Depending on what you are recording, you may have one big peak and this will be used as the peak-reference for normalization. So, you might have to do some “manual” adjustment before Normalizing. And, this can be a big problem if you are digitizing LPs, and the biggest peak is a “click”.

Now the tricky part… The peaks don’t correlate very well with perceived loudness. If you are making a CD, the usual procedure is to normalize all of the tracks, and than choose the quietest-sounding track as your reference. Then adjust-down the other tracks down (by ear) so that they all sound equally loud.

You can use dynamic compression (not related to file compression like MP3) to make the quiet parts louder without boosting/clipping the peaks. In practice, most modern CDs are compressed to death to make them louder everybody elses CD :slight_smile: rather than using the normalization & loudness-matching I described above. But this can make music very boring.

That’s when it gets complicated. Some effects need amplification to work well and some effects change the volume of the work leading to distortion and damage.

I would not Amplify (or Normalize) to 0. Odd things can happen that close to overload. There have been postings of people who amplified a show to 0, exported a WAV and then created distortion when they tried to export the same show as an MP3.

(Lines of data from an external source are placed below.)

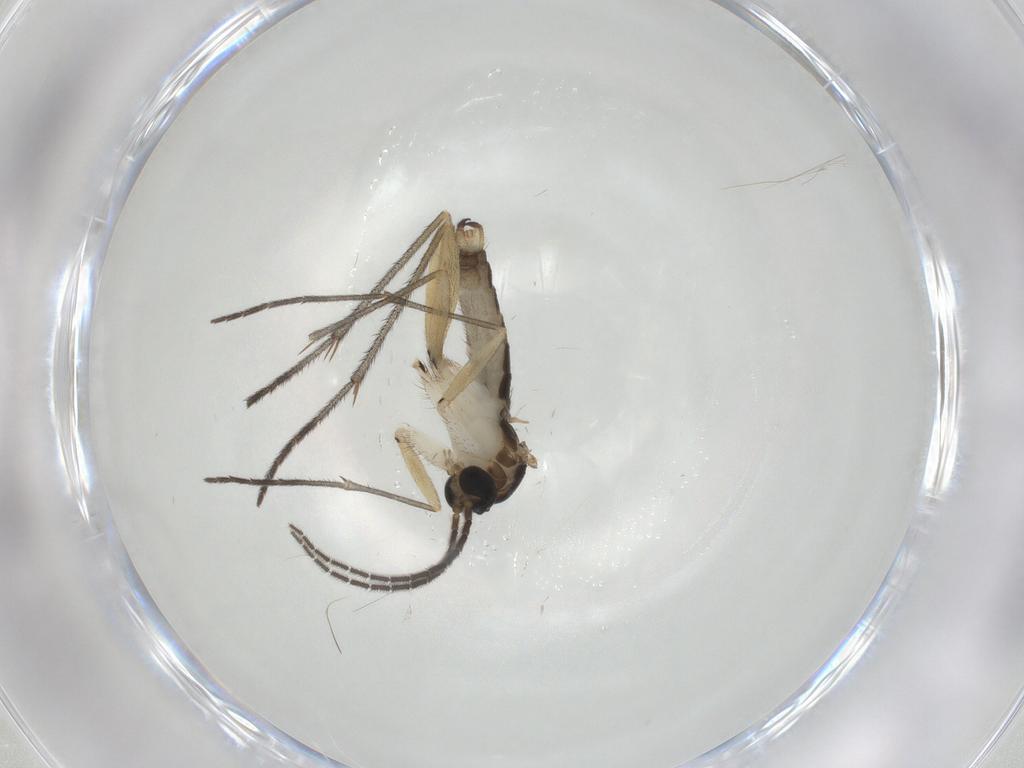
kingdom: Animalia
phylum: Arthropoda
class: Insecta
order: Diptera
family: Sciaridae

I know there are productions that “live” at 0. I have a number of pulsing dance tracks that do that continuously for three minutes. but they’re not intended for post production, just for listening, and if you try to do production with them, the distortion and clipping go up immediately.

Koz

Thanks, DVDdoug, for this explanation.

Koz, I’ll take your advice and try amplification at -1. That leaves a little headroom. :slight_smile:

I was about to post a question whether it was safer to amplify to say -0.5dB rather than 0dB then found this thread. I’ll follow Koz’s advice and amplify to -1dB. Thanks.